WORK ITEM. Skip the images. Copy the records exactly as written.

Stored data entries
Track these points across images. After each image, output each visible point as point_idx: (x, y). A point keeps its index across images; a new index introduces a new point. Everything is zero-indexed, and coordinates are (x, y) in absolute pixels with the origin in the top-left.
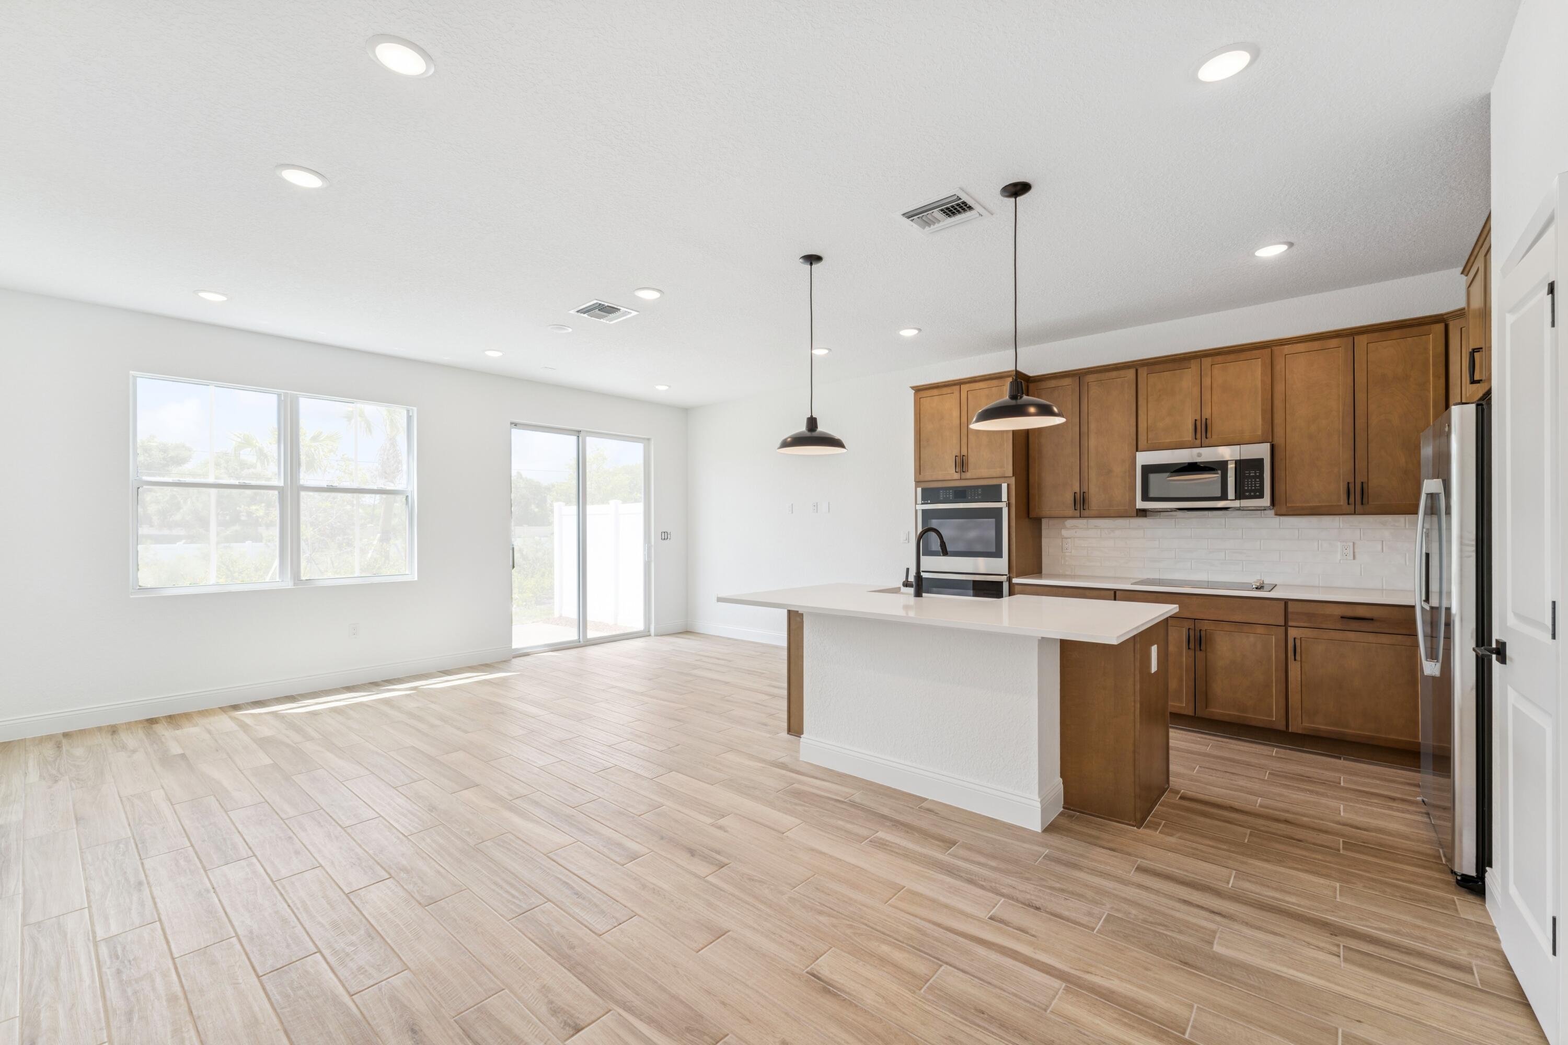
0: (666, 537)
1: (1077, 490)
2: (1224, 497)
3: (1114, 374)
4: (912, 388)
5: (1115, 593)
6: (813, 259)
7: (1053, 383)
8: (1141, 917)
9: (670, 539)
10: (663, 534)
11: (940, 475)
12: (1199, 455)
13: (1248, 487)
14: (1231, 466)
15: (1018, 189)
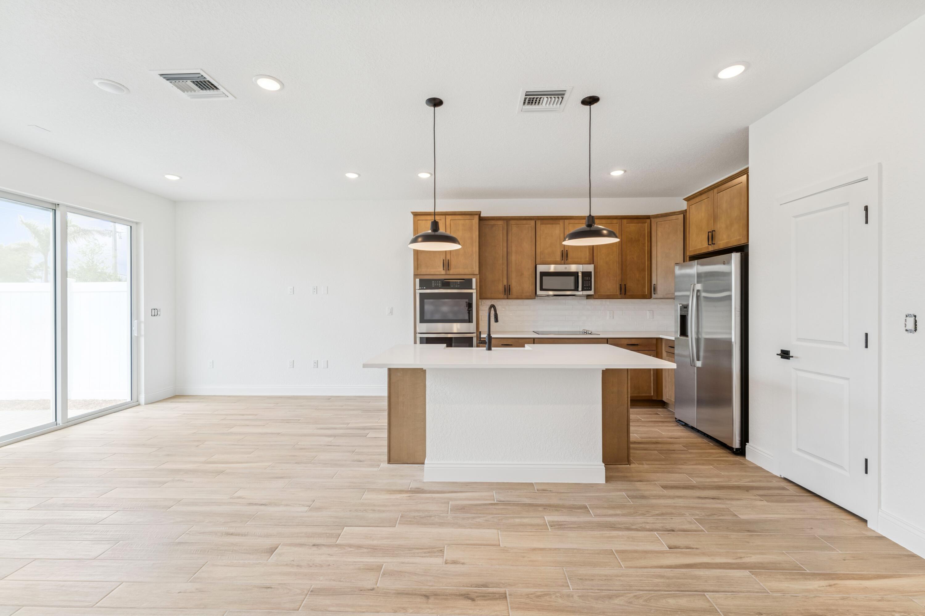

OUTPUT FOR THIS EXERCISE.
Track these points across images. After each image, output each visible point as point_idx: (x, y). A point keeps its index across images; a new index introduces a new point. Everything is zero-indexed, and coordinates are (x, y) in absolute pixels with the origin in the top-left.
0: (666, 537)
1: (1077, 490)
2: (1224, 497)
3: (1114, 374)
4: (912, 388)
5: (1115, 593)
6: (813, 259)
7: (1053, 383)
8: (1141, 917)
9: (670, 539)
10: (663, 534)
11: (940, 475)
12: (1199, 455)
13: (1248, 487)
14: (1231, 466)
15: (1018, 189)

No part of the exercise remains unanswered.